I've seen one. We installed a small cluster of 3 P166MMX nodes as a course project for my University (Computer Science) while studying Computer Networks. It was a test cluster, in order to implement a bigger one over our laboratories (more than 200 computers running RedHat). The result was that a cluster is really useless, unless your network is REALLY fast (the 3 nodes migrated processes only if they were connected over a 100mb network, with a 10mb network they didn't migrate anything, due to the high cost of migration). Then we realized that, if we wanted to implement a cluster over those three laboratories we should have doubled our internal network, to sustain the high network traffic (believe me: you have never seen "network load" unless you have seen a cluster), so we will probably buy a small bunch of Athlon XPs and we will deploy them as dedicated cluster machines.
And this is only a matter of latency.
Just cleaning my nerdish horn.
I'm fat, you're ugly.

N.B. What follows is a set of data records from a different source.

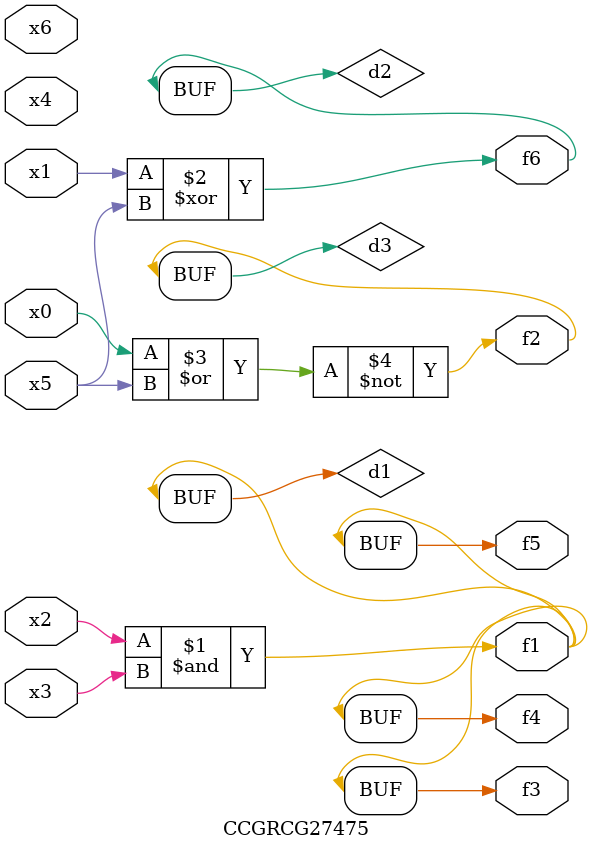
<source format=v>
module CCGRCG27475(
	input x0, x1, x2, x3, x4, x5, x6,
	output f1, f2, f3, f4, f5, f6
);

	wire d1, d2, d3;

	and (d1, x2, x3);
	xor (d2, x1, x5);
	nor (d3, x0, x5);
	assign f1 = d1;
	assign f2 = d3;
	assign f3 = d1;
	assign f4 = d1;
	assign f5 = d1;
	assign f6 = d2;
endmodule

</source>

I can get slimmer, and you?
is concerned. :)
Linux's _kernel_ is years behind Solaris and AIX in scalability. What the benchmark shows is that if you had an application where many processes access memory concurrently (not using OS services), the SGI machine may be a good choice. As far as a memory bandwidth benchmark is concerned, you could have any multiprocessor OS on that and get the same performance, even with Big Kernel Lock architectures.
So it seems to me that using Linux was just a way to bootstrap the machine cheaply (yes, I know SGI had invested a lot in Linux (however superior IRIX may be), and this is probably where it's paying off). Good way to get the geeks closer to management excited
As long as it's less than 2500 GBP a CPU (inc chassis); welcome to my new renderfarm.
Everything in one box. Schweet. I'll take 5.
Of course you can guarantee on SGI pricing. Will they have learn't from the 230/320/540 saga?
So maybe I'll stick to 100 dual CPU 1u boxes. Easier to upgrade I suppose as well. I.E. You won't have to change the whole box; you could phase upgrades in.